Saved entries
● ● ●

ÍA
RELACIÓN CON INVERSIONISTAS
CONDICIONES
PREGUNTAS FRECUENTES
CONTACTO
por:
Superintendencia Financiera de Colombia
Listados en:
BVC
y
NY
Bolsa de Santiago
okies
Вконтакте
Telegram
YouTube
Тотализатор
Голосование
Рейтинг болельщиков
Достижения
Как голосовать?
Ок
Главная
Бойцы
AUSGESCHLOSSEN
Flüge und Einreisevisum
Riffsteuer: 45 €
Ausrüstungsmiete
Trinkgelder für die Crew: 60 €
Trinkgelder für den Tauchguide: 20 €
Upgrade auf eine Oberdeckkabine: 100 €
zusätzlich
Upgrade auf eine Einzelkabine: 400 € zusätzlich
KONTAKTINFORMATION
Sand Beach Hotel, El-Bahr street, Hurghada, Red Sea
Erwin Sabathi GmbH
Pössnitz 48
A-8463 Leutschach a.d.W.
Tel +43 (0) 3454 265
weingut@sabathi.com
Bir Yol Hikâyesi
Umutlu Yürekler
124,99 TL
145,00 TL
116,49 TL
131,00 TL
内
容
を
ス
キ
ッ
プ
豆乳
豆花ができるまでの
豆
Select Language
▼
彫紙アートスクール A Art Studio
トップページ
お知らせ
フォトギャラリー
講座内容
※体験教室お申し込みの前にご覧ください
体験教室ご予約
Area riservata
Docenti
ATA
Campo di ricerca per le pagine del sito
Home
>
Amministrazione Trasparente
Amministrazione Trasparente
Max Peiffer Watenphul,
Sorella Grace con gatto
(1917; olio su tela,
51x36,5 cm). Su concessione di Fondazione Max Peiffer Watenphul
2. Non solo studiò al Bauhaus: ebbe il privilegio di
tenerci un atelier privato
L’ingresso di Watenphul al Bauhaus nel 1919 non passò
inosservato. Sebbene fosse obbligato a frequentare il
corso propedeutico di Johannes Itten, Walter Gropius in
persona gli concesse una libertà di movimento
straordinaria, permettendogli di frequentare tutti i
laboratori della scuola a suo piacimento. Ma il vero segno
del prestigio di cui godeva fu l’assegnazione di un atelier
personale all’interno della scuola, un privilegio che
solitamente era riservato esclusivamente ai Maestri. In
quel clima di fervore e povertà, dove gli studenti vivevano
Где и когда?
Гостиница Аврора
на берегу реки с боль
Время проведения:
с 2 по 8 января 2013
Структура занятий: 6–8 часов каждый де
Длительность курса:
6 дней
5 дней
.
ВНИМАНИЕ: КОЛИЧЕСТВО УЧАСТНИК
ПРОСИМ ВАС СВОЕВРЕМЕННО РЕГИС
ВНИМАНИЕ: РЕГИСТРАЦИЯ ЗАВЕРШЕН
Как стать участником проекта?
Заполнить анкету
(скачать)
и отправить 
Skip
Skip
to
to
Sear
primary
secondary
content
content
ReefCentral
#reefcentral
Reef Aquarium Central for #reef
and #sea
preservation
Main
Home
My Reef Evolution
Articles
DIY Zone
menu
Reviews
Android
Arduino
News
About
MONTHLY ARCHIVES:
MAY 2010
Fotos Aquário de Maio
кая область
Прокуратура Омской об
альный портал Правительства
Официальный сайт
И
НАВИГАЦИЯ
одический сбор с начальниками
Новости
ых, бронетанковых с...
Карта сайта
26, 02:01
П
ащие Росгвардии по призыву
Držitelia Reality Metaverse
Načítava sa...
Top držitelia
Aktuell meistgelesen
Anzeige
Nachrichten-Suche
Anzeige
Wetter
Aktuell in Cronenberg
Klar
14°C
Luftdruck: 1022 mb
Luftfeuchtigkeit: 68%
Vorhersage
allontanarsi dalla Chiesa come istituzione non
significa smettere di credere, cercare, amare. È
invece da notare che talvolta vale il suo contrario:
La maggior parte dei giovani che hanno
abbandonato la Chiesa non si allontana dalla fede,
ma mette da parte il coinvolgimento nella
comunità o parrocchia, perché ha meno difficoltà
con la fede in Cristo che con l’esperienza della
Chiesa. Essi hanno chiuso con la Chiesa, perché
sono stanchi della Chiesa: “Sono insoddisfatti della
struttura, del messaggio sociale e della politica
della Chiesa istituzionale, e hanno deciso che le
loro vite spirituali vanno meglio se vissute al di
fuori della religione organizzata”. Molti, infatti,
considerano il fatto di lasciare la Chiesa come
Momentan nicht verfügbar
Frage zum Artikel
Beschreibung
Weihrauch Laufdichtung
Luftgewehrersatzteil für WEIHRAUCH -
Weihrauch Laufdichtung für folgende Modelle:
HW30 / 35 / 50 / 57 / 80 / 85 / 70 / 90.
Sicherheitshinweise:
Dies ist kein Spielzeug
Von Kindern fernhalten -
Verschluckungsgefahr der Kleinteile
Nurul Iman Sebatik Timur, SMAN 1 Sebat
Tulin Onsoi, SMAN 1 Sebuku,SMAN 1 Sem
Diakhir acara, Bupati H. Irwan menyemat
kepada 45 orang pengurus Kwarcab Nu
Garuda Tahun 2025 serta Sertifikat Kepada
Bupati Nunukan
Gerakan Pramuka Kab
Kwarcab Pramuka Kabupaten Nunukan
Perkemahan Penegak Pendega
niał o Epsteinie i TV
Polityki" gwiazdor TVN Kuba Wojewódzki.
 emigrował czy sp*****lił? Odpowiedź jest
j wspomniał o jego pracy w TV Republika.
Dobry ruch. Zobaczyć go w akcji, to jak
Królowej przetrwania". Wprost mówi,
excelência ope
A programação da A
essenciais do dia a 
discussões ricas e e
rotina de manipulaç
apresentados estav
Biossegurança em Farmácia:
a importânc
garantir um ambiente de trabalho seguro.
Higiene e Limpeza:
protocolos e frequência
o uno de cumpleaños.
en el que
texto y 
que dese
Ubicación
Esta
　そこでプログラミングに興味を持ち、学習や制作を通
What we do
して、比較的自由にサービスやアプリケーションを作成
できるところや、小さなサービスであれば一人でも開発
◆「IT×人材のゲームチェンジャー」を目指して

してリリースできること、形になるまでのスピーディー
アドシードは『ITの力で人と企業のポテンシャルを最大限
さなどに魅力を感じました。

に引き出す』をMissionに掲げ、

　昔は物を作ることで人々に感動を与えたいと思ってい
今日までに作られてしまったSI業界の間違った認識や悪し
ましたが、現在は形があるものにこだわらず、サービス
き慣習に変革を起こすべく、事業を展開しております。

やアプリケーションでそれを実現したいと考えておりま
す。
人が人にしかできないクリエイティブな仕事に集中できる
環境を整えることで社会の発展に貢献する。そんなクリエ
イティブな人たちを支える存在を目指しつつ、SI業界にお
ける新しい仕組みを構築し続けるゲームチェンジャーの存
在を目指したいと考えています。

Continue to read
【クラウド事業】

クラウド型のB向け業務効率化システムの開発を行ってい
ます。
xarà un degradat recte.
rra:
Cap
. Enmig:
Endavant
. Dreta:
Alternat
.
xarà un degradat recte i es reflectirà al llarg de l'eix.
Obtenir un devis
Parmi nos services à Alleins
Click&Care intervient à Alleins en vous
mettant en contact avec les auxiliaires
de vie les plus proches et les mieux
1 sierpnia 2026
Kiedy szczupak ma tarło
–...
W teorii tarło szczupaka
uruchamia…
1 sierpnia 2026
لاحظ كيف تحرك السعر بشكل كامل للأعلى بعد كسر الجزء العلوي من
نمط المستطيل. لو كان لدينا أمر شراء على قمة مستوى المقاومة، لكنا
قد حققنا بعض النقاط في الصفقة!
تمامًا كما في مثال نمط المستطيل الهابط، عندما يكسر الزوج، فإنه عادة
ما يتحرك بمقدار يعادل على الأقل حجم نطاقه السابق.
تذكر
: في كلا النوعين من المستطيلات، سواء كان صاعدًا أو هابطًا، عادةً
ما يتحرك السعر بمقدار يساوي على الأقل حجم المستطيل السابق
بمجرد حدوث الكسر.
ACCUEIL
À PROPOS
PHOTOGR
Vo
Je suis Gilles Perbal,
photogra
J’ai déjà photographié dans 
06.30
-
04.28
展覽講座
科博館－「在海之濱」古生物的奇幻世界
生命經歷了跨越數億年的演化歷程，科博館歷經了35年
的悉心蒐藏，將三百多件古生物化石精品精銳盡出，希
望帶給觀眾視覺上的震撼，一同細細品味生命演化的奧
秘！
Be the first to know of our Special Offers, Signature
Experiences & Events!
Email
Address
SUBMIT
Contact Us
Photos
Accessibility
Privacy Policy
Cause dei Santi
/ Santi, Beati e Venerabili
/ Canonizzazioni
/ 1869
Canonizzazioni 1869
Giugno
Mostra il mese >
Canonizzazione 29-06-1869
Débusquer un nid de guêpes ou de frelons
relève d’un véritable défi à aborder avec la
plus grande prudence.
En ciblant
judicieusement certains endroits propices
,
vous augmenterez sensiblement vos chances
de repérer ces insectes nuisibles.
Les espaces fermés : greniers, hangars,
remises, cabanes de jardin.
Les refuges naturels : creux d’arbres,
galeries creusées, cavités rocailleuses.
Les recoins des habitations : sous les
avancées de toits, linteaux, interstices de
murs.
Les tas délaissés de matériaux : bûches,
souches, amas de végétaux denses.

● ● ●

WHAT IS NEEDED
The lines you need are those with the word "atelier"; list them from the entries.

ANSWER SECTION
tenerci un atelier privato
del prestigio di cui godeva fu l’assegnazione di un atelier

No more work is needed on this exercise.